Another bonus is that they are very cheep to make. I could spend £3.99 on a single coconut hide in the shops but two hides can be made at home from a single 39p coconut.

The first stage in production is to find a coconut that is a suitable shape. I find the best ones are as circular around the middle as possible but its just down to personal preference. Once you have it home, drill a hole in the end and drain out the milk. Now you need to find a good sharp saw and a clamp or vice. Before cutting, make sure that its it is firmly held in place as they tend to roll around alot. You then need to decide what way you want to cut it. you can either cut it length ways to create a low hide, with a large floor area (first pic) or cut it around the middle for a tall hide with a smaller floor area (second pic). Be warned, coconuts are very tough and it will take a while to cut through!

Now you have two halves, you will need to remove the flesh. This is best done by using a sharp knife and cutting it into four quarters. now you can use a strong, stiff knife to prise each quarter away from the shell. This is lot easier said than done, but once you have the knack you can do it in secconds!

The final stage is to make a door. This is done by cutting two parrallel lines than use a pair or pliers to snap out the middle. This will give a square door like in the first picture. If you want a rounded door like the second picture, use a coping saw and cut it into the desired shape.


----------



## Burf (Nov 3, 2003)

..


----------



## Burf (Nov 3, 2003)

...


----------



## nelsong6969 (Jul 26, 2004)

those are nice im going to have to make me some of those when i get a lizard


----------



## Death in #'s (Apr 29, 2003)

good looking hides

but im too lazy 
ill go out and buy one


----------



## Burf (Nov 3, 2003)

Death in # said:


> good looking hides
> 
> but im too lazy
> ill go out and buy one


 I think it was you I was talking to before about making hides from household items.

I have since found a way of making plastic containers blend into the viv better, coat the tub in PVA glue then dip it into sand.

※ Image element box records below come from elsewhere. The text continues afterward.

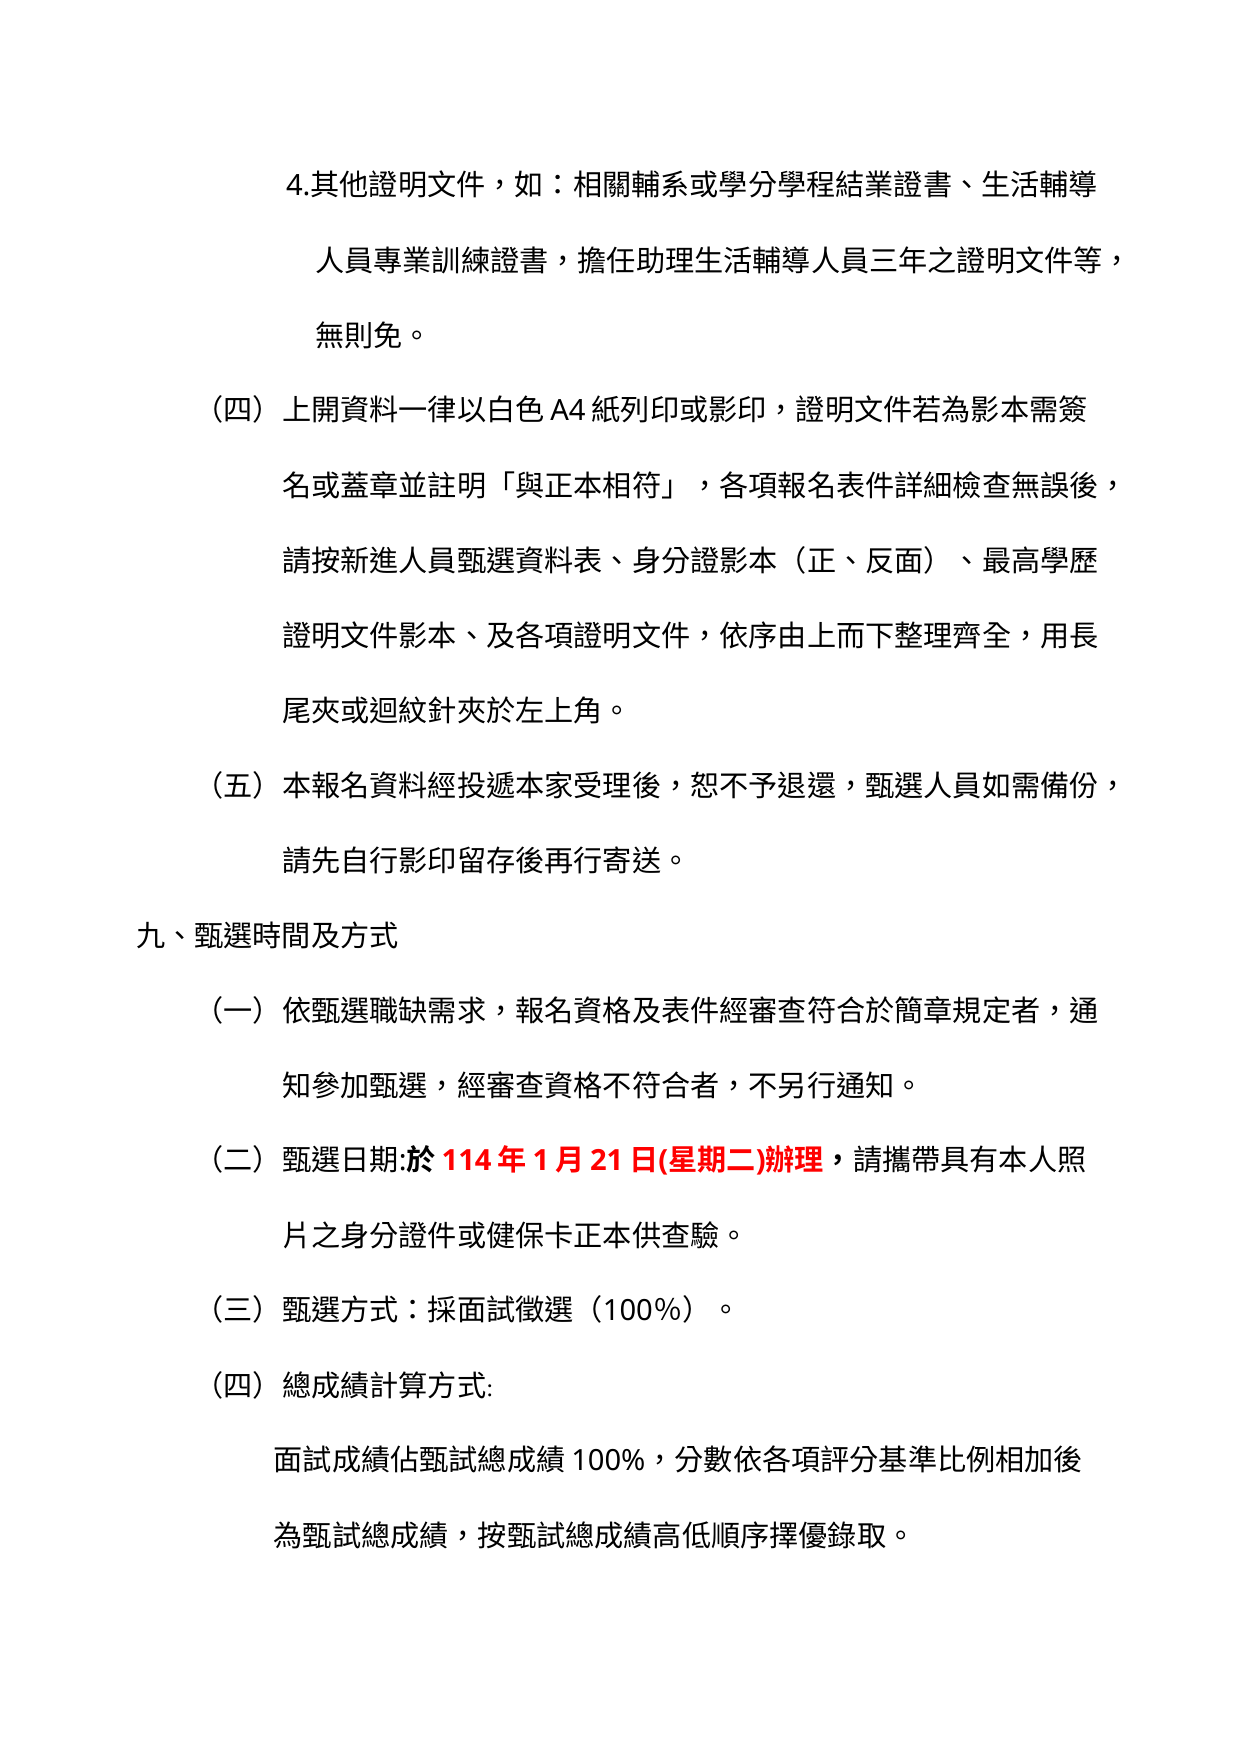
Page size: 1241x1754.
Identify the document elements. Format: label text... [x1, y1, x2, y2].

text 九、甄選時間及方式 [136, 896, 1104, 971]
list （二）甄選日期:於114年1月21日(星期二)辦理，請攜帶具有本人照片之身分證件或健保卡正本供查驗。 [194, 1121, 1104, 1271]
list （五）本報名資料經投遞本家受理後，恕不予退還，甄選人員如需備份，請先自行影印留存後再行寄送。 [194, 746, 1104, 896]
list （三）甄選方式：採面試徵選（100％）。 [194, 1271, 1104, 1346]
list 4.其他證明文件，如：相關輔系或學分學程結業證書、生活輔導人員專業訓練證書，擔任助理生活輔導人員三年之證明文件等，無則免。 [286, 146, 1104, 371]
list （四）總成績計算方式: [194, 1346, 1104, 1421]
list （一）依甄選職缺需求，報名資格及表件經審查符合於簡章規定者，通知參加甄選，經審查資格不符合者，不另行通知。 [194, 971, 1104, 1121]
list 面試成績佔甄試總成績100%，分數依各項評分基準比例相加後為甄試總成績，按甄試總成績高低順序擇優錄取。 [273, 1421, 1104, 1571]
list （四）上開資料一律以白色A4紙列印或影印，證明文件若為影本需簽名或蓋章並註明「與正本相符」，各項報名表件詳細檢查無誤後，請按新進人員甄選資料表、身分證影本（正、反面）、最高學歷證明文件影本、及各項證明文件，依序由上而下整理齊全，用長尾夾或迴紋針夾於左上角。 [194, 371, 1104, 746]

It looks really good


----------



## Death in #'s (Apr 29, 2003)

j_burf said:


> Death in # said:
> 
> 
> > good looking hides
> ...










thats a great way
can also be done with aqauruim deco hides


----------



## Mr. Hannibal (Feb 21, 2003)

Been there...thanks :nod: !


----------



## sweet lu (Oct 3, 2003)

hmmm, im going to have to make some coconut hides and coconut bra i guess, thanks for telling us how to do this


----------



## Burf (Nov 3, 2003)

lol, its funny you mention coconut bras. I was making one the other day for a fancy-dress party, its what made me think about making this thread!

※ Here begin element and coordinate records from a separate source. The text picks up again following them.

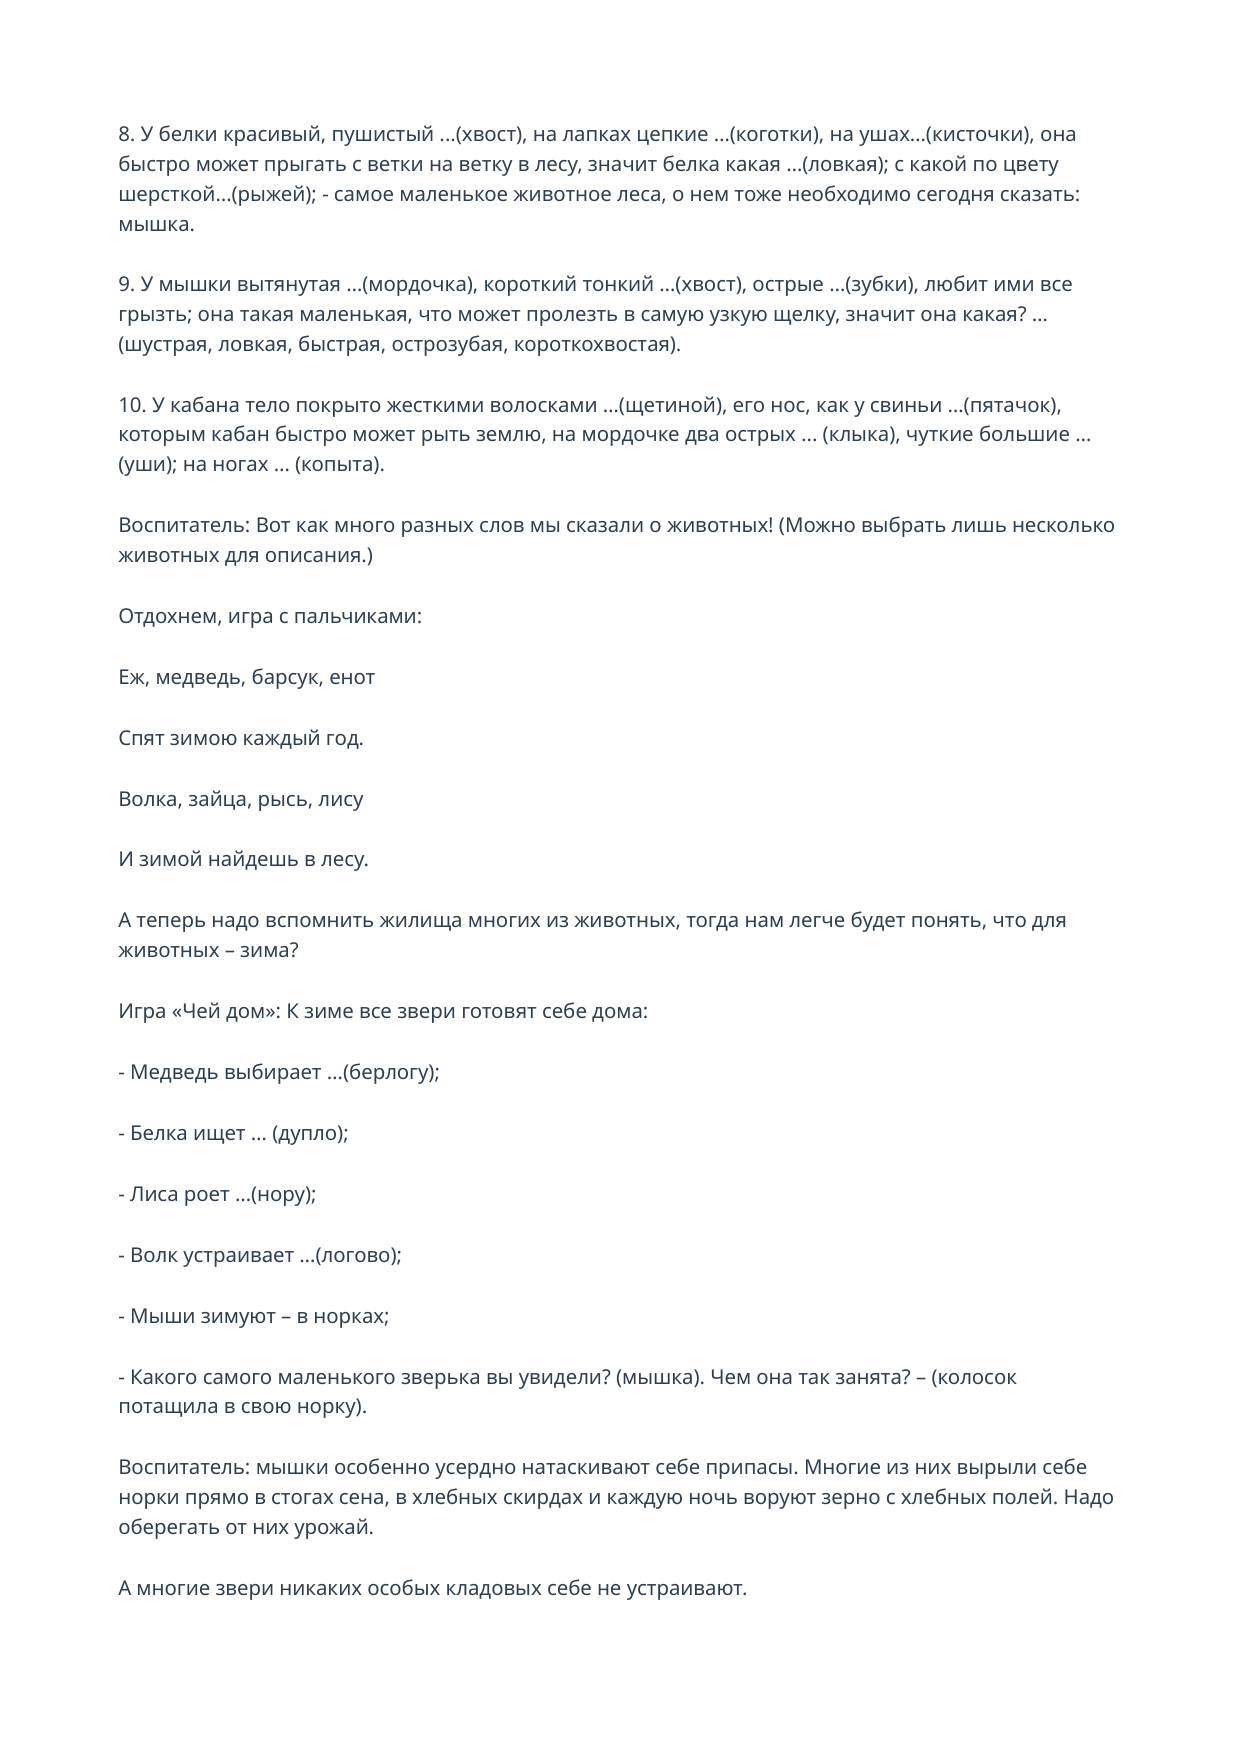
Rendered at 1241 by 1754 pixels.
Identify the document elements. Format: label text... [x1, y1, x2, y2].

text И зимой найдешь в лесу. [118, 843, 1122, 873]
text А теперь надо вспомнить жилища многих из животных, тогда нам легче будет понять, что для животных – зима? [118, 904, 1122, 963]
text Отдохнем, игра с пальчиками: [118, 599, 1122, 629]
text - Какого самого маленького зверька вы увидели? (мышка). Чем она так занята? – (колосок потащила в свою норку). [118, 1360, 1122, 1420]
text 8. У белки красивый, пушистый ...(хвост), на лапках цепкие …(коготки), на ушах…(кисточки), она быстро может прыгать с ветки на ветку в лесу, значит белка какая …(ловкая); с какой по цвету шерсткой…(рыжей); - самое маленькое животное леса, о нем тоже необходимо сегодня сказать: мышка. [118, 118, 1122, 237]
text Волка, зайца, рысь, лису [118, 782, 1122, 812]
text Игра «Чей дом»: К зиме все звери готовят себе дома: [118, 995, 1122, 1024]
text - Лиса роет …(нору); [118, 1177, 1122, 1207]
text Воспитатель: мышки особенно усердно натаскивают себе припасы. Многие из них вырыли себе норки прямо в стогах сена, в хлебных скирдах и каждую ночь воруют зерно с хлебных полей. Надо оберегать от них урожай. [118, 1451, 1122, 1540]
text Еж, медведь, барсук, енот [118, 660, 1122, 690]
text - Мыши зимуют – в норках; [118, 1299, 1122, 1329]
text А многие звери никаких особых кладовых себе не устраивают. [118, 1571, 1122, 1601]
text Воспитатель: Вот как много разных слов мы сказали о животных! (Можно выбрать лишь несколько животных для описания.) [118, 509, 1122, 568]
text 10. У кабана тело покрыто жесткими волосками …(щетиной), его нос, как у свиньи …(пятачок), которым кабан быстро может рыть землю, на мордочке два острых ... (клыка), чуткие большие … (уши); на ногах … (копыта). [118, 388, 1122, 477]
text Спят зимою каждый год. [118, 721, 1122, 751]
text - Медведь выбирает …(берлогу); [118, 1056, 1122, 1085]
text 9. У мышки вытянутая …(мордочка), короткий тонкий …(хвост), острые …(зубки), любит ими все грызть; она такая маленькая, что может пролезть в самую узкую щелку, значит она какая? … (шустрая, ловкая, быстрая, острозубая, короткохвостая). [118, 268, 1122, 357]
text - Белка ищет … (дупло); [118, 1117, 1122, 1146]
text - Волк устраивает …(логово); [118, 1238, 1122, 1268]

**edit** I wouldn't bother making one, they are really ichy!!!


----------



## LakaDazed (Dec 21, 2003)

yea...i've got atleast one in all of my lizard and frog tanks. except i just do it the lazy way.... a hammer and chisel


----------



## sweet lu (Oct 3, 2003)

j_burf said:


> lol, its funny you mention coconut bras. I was making one the other day for a fancy-dress party, its what made me think about making this thread!
> 
> **edit** I wouldn't bother making one, they are really ichy!!!


 well maybe instead of a coconut bra ill make a cocnut nut protector :laugh:

im gonna do this as soon as my grocery store gets some in


----------



## Burf (Nov 3, 2003)

Just get a wallnut shell and chop it in half. Should be a perfect fit for you lu!!


----------



## CrocKeeper (Dec 26, 2003)

note for removing meat from coconuts...if you drop them into boiling water for about 10 seconds and remove them, the flesh will be very easy to remove...no tough scraping etc...


----------



## rchan11 (May 6, 2004)

Good idea!


----------



## ghostnote (Jul 21, 2004)

whats the matter with all of you...

use legos!!!!!!


----------